======== MATERIAL TO PROCESS
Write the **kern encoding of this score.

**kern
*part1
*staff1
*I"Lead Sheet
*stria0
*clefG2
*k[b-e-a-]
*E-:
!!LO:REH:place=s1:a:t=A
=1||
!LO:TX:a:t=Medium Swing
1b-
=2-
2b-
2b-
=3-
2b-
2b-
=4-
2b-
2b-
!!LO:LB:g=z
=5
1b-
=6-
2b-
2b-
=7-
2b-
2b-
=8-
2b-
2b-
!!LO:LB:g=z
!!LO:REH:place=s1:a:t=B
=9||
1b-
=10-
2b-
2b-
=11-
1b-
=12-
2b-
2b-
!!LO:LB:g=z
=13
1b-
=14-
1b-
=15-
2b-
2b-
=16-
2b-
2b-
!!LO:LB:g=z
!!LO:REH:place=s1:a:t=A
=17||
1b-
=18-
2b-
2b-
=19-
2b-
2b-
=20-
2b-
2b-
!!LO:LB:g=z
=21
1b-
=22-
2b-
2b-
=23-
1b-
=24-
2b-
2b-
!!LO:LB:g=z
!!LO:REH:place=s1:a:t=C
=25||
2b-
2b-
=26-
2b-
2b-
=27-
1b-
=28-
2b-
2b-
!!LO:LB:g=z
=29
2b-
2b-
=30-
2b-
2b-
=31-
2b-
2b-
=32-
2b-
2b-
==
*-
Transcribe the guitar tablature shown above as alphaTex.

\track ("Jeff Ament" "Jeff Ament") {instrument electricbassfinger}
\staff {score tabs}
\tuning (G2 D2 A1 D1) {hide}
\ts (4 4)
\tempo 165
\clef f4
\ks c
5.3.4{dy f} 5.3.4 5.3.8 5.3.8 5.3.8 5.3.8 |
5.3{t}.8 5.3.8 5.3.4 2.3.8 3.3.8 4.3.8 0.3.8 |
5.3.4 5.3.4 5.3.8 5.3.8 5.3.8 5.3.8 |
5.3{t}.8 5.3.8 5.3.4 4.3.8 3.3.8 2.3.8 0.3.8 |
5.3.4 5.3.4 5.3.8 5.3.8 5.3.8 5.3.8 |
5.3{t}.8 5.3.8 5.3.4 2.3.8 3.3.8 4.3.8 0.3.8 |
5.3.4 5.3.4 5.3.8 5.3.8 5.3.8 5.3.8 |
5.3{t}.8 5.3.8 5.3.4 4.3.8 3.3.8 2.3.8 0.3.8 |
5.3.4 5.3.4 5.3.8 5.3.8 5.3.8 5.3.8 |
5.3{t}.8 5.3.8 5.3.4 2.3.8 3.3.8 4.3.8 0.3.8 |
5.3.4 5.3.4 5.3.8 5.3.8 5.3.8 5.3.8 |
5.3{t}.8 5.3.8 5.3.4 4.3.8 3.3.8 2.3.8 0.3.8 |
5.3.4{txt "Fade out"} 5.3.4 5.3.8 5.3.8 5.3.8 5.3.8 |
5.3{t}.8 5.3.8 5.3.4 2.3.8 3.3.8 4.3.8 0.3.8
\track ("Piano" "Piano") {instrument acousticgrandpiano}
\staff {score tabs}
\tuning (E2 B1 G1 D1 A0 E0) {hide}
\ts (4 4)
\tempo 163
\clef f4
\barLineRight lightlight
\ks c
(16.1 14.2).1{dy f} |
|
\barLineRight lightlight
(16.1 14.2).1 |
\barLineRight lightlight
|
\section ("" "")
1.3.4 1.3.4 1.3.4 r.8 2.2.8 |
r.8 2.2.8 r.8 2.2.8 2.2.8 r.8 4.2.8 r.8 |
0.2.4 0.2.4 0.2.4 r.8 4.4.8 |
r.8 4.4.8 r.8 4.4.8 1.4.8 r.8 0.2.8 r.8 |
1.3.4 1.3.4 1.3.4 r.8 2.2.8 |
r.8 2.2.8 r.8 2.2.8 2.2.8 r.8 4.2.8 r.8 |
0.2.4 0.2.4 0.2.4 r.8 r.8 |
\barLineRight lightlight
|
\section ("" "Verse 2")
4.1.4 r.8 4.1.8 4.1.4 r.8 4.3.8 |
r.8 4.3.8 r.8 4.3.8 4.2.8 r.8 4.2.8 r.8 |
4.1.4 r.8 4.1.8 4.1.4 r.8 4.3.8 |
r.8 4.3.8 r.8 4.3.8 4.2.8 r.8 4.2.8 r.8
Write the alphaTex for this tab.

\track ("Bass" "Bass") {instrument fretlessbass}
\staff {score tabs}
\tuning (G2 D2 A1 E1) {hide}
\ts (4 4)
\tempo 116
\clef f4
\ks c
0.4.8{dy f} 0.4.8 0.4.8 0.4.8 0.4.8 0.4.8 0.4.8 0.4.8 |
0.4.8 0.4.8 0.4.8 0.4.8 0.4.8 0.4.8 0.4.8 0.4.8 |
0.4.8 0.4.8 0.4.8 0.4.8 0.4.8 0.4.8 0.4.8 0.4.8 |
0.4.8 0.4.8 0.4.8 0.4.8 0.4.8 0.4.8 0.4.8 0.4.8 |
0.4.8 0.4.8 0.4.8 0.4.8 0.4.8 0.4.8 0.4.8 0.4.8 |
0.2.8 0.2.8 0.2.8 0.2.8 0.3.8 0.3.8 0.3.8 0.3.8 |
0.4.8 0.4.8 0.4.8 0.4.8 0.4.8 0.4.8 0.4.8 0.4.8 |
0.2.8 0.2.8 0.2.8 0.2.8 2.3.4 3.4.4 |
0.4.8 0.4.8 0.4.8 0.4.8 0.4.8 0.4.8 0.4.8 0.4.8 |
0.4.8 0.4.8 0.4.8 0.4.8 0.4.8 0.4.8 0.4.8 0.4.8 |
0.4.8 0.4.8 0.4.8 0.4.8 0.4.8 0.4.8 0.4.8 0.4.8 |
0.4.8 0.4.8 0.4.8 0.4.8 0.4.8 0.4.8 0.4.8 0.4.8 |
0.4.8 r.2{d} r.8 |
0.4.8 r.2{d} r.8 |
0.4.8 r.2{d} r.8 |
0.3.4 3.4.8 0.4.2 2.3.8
================
GOAL -> Copy every line of all the entries above verbatim, in order, with no changes to spacing, symbols, or line breaks.

REPLY TO THE EXERCISE ->
Write the **kern encoding of this score.

**kern
*part1
*staff1
*I"Lead Sheet
*stria0
*clefG2
*k[b-e-a-]
*E-:
!!LO:REH:place=s1:a:t=A
=1||
!LO:TX:a:t=Medium Swing
1b-
=2-
2b-
2b-
=3-
2b-
2b-
=4-
2b-
2b-
!!LO:LB:g=z
=5
1b-
=6-
2b-
2b-
=7-
2b-
2b-
=8-
2b-
2b-
!!LO:LB:g=z
!!LO:REH:place=s1:a:t=B
=9||
1b-
=10-
2b-
2b-
=11-
1b-
=12-
2b-
2b-
!!LO:LB:g=z
=13
1b-
=14-
1b-
=15-
2b-
2b-
=16-
2b-
2b-
!!LO:LB:g=z
!!LO:REH:place=s1:a:t=A
=17||
1b-
=18-
2b-
2b-
=19-
2b-
2b-
=20-
2b-
2b-
!!LO:LB:g=z
=21
1b-
=22-
2b-
2b-
=23-
1b-
=24-
2b-
2b-
!!LO:LB:g=z
!!LO:REH:place=s1:a:t=C
=25||
2b-
2b-
=26-
2b-
2b-
=27-
1b-
=28-
2b-
2b-
!!LO:LB:g=z
=29
2b-
2b-
=30-
2b-
2b-
=31-
2b-
2b-
=32-
2b-
2b-
==
*-
Transcribe the guitar tablature shown above as alphaTex.

\track ("Jeff Ament" "Jeff Ament") {instrument electricbassfinger}
\staff {score tabs}
\tuning (G2 D2 A1 D1) {hide}
\ts (4 4)
\tempo 165
\clef f4
\ks c
5.3.4{dy f} 5.3.4 5.3.8 5.3.8 5.3.8 5.3.8 |
5.3{t}.8 5.3.8 5.3.4 2.3.8 3.3.8 4.3.8 0.3.8 |
5.3.4 5.3.4 5.3.8 5.3.8 5.3.8 5.3.8 |
5.3{t}.8 5.3.8 5.3.4 4.3.8 3.3.8 2.3.8 0.3.8 |
5.3.4 5.3.4 5.3.8 5.3.8 5.3.8 5.3.8 |
5.3{t}.8 5.3.8 5.3.4 2.3.8 3.3.8 4.3.8 0.3.8 |
5.3.4 5.3.4 5.3.8 5.3.8 5.3.8 5.3.8 |
5.3{t}.8 5.3.8 5.3.4 4.3.8 3.3.8 2.3.8 0.3.8 |
5.3.4 5.3.4 5.3.8 5.3.8 5.3.8 5.3.8 |
5.3{t}.8 5.3.8 5.3.4 2.3.8 3.3.8 4.3.8 0.3.8 |
5.3.4 5.3.4 5.3.8 5.3.8 5.3.8 5.3.8 |
5.3{t}.8 5.3.8 5.3.4 4.3.8 3.3.8 2.3.8 0.3.8 |
5.3.4{txt "Fade out"} 5.3.4 5.3.8 5.3.8 5.3.8 5.3.8 |
5.3{t}.8 5.3.8 5.3.4 2.3.8 3.3.8 4.3.8 0.3.8
\track ("Piano" "Piano") {instrument acousticgrandpiano}
\staff {score tabs}
\tuning (E2 B1 G1 D1 A0 E0) {hide}
\ts (4 4)
\tempo 163
\clef f4
\barLineRight lightlight
\ks c
(16.1 14.2).1{dy f} |
|
\barLineRight lightlight
(16.1 14.2).1 |
\barLineRight lightlight
|
\section ("" "")
1.3.4 1.3.4 1.3.4 r.8 2.2.8 |
r.8 2.2.8 r.8 2.2.8 2.2.8 r.8 4.2.8 r.8 |
0.2.4 0.2.4 0.2.4 r.8 4.4.8 |
r.8 4.4.8 r.8 4.4.8 1.4.8 r.8 0.2.8 r.8 |
1.3.4 1.3.4 1.3.4 r.8 2.2.8 |
r.8 2.2.8 r.8 2.2.8 2.2.8 r.8 4.2.8 r.8 |
0.2.4 0.2.4 0.2.4 r.8 r.8 |
\barLineRight lightlight
|
\section ("" "Verse 2")
4.1.4 r.8 4.1.8 4.1.4 r.8 4.3.8 |
r.8 4.3.8 r.8 4.3.8 4.2.8 r.8 4.2.8 r.8 |
4.1.4 r.8 4.1.8 4.1.4 r.8 4.3.8 |
r.8 4.3.8 r.8 4.3.8 4.2.8 r.8 4.2.8 r.8
Write the alphaTex for this tab.

\track ("Bass" "Bass") {instrument fretlessbass}
\staff {score tabs}
\tuning (G2 D2 A1 E1) {hide}
\ts (4 4)
\tempo 116
\clef f4
\ks c
0.4.8{dy f} 0.4.8 0.4.8 0.4.8 0.4.8 0.4.8 0.4.8 0.4.8 |
0.4.8 0.4.8 0.4.8 0.4.8 0.4.8 0.4.8 0.4.8 0.4.8 |
0.4.8 0.4.8 0.4.8 0.4.8 0.4.8 0.4.8 0.4.8 0.4.8 |
0.4.8 0.4.8 0.4.8 0.4.8 0.4.8 0.4.8 0.4.8 0.4.8 |
0.4.8 0.4.8 0.4.8 0.4.8 0.4.8 0.4.8 0.4.8 0.4.8 |
0.2.8 0.2.8 0.2.8 0.2.8 0.3.8 0.3.8 0.3.8 0.3.8 |
0.4.8 0.4.8 0.4.8 0.4.8 0.4.8 0.4.8 0.4.8 0.4.8 |
0.2.8 0.2.8 0.2.8 0.2.8 2.3.4 3.4.4 |
0.4.8 0.4.8 0.4.8 0.4.8 0.4.8 0.4.8 0.4.8 0.4.8 |
0.4.8 0.4.8 0.4.8 0.4.8 0.4.8 0.4.8 0.4.8 0.4.8 |
0.4.8 0.4.8 0.4.8 0.4.8 0.4.8 0.4.8 0.4.8 0.4.8 |
0.4.8 0.4.8 0.4.8 0.4.8 0.4.8 0.4.8 0.4.8 0.4.8 |
0.4.8 r.2{d} r.8 |
0.4.8 r.2{d} r.8 |
0.4.8 r.2{d} r.8 |
0.3.4 3.4.8 0.4.2 2.3.8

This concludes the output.